**Document text:**
*-*-*

PORTRAIT
OF A COMPOSER / IKAN GIRL
Chamber,
The Arts House
Friday (21 October 2016 )
This review was published in The Straits Times on 24 October 2016 with the title "Coherent fusion of Malay and Western music".
Malay musicians have long dominated the
popular music scene in Singapore , but have recently made
in-roads into Western classical music. The best example is young composer
Syafiqah 'Adha Sallehin, the first Malay-Muslim graduate from the Yong Siew Toh
Conservatory of Music, who was the composer-in-residence of the 2nd
Singapore International Festival of Music.
This concert was to have featured five
new chamber works including two World Premieres but logistical reasons
militated against that. It instead had a truncated first half that opened with
two solo piano works performed by Matthew Mak. Elegy was a short and sentimental pop-inspired piece, a student
work that could have come from a songbook anywhere in the world.

*-*-*

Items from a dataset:
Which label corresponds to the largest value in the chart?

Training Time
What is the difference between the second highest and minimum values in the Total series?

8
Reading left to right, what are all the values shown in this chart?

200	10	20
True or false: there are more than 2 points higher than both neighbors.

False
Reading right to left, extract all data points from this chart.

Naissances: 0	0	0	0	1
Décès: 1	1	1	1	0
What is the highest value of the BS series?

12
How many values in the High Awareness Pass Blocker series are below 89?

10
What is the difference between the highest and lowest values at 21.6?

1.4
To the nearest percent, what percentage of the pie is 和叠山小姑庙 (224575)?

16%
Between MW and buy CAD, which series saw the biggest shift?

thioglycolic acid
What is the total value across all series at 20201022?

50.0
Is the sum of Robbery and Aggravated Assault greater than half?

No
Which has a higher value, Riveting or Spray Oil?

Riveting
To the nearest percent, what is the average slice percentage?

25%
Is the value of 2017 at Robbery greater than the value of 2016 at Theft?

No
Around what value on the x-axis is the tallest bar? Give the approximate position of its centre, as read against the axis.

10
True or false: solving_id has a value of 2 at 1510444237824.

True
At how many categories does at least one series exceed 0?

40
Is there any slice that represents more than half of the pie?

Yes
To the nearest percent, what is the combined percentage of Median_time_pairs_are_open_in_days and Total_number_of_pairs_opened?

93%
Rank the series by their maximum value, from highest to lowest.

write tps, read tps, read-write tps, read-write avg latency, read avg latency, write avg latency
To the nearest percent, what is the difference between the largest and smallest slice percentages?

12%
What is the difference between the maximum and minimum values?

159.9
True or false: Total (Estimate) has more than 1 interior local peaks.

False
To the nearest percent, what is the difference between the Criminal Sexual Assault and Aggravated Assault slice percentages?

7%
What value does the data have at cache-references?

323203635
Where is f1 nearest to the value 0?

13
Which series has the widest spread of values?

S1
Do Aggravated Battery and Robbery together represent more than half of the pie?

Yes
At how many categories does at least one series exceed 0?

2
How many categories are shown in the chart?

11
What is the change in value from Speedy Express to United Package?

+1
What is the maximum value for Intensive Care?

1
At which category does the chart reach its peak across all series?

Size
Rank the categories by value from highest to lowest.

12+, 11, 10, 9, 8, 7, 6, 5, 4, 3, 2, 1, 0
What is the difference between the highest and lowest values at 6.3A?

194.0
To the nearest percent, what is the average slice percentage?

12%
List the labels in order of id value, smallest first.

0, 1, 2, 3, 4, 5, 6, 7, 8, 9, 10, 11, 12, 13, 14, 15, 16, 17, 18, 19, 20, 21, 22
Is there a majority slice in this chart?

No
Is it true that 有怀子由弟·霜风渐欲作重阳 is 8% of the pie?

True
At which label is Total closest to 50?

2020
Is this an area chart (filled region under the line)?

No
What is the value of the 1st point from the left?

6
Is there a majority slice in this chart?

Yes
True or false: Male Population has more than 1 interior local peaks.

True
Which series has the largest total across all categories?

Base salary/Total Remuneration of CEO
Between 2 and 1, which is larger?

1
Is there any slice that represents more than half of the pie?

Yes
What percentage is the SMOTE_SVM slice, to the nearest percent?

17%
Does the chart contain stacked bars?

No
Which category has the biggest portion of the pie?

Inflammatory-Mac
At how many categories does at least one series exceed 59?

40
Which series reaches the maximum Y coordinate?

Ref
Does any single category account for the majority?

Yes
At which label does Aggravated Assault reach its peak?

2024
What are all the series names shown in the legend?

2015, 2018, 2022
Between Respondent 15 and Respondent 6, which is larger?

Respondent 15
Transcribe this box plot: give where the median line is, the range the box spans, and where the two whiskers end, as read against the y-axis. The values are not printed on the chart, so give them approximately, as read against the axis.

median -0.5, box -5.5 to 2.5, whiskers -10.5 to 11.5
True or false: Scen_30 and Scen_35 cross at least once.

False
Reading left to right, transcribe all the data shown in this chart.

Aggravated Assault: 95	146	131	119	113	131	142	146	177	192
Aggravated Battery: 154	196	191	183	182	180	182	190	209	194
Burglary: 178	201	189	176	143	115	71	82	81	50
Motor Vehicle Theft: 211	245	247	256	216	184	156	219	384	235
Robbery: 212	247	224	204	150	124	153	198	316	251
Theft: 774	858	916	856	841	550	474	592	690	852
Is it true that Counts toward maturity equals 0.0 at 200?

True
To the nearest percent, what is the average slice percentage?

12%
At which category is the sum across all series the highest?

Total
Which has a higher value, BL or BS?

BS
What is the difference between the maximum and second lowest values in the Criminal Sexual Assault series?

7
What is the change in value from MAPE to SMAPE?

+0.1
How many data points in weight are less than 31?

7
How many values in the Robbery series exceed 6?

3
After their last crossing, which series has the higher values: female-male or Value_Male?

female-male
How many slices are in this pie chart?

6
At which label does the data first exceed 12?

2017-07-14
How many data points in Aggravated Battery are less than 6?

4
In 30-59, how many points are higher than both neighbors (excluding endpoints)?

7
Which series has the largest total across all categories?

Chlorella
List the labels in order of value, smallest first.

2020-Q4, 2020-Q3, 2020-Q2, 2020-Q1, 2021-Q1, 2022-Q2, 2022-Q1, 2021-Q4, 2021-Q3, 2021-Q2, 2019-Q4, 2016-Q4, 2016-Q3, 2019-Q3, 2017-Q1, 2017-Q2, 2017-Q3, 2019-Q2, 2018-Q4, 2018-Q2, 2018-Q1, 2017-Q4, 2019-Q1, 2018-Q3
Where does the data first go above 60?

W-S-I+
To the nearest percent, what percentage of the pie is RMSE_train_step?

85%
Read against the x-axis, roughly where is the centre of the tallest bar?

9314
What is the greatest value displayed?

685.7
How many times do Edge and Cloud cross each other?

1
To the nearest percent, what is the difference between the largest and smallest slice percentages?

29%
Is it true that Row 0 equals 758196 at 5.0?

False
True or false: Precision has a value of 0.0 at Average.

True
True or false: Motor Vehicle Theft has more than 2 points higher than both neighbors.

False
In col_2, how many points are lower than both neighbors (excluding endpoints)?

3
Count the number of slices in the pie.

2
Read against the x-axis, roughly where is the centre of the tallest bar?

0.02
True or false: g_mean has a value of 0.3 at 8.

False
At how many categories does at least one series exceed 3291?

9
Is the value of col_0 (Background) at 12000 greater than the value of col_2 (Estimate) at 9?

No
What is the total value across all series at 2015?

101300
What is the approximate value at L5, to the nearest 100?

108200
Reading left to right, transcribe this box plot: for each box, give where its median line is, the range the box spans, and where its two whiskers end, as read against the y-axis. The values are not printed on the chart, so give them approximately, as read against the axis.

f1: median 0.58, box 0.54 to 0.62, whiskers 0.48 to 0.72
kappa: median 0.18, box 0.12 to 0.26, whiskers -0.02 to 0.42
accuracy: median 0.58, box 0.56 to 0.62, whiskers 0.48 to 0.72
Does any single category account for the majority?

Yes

*-*-*

**Work request A:** Repeat the concert review word for word between "This concert was" and "in the world.", inclusive.
**Work request B:** Pick up the concert review after its final sentence and keep writing it.

**Written answer A:**
This concert was to have featured five
new chamber works including two World Premieres but logistical reasons
militated against that. It instead had a truncated first half that opened with
two solo piano works performed by Matthew Mak. Elegy was a short and sentimental pop-inspired piece, a student
work that could have come from a songbook anywhere in the world.

**Written answer B:**
Syafiqah assured that no one died for it
to be conceived. More complex was Surviving
Love, which was also tonal but featured some dissonances, and a turbulent
central section that portrayed the trials and tribulations of her parents'
love. Played with feeling by Mak, all's well that ends well, as to be expected.
The first work with an authentically
local idiom was Anjakan Jiwa (Movements Of The Soul) performed by an
ensemble with Syafiqah on accordion, violinist Mukhriddin Sayfiddinov, flautist
Zaidi-Sabtu Ramli, pianist Nabillah Jallal and percussionist Ramu Thiruyanam.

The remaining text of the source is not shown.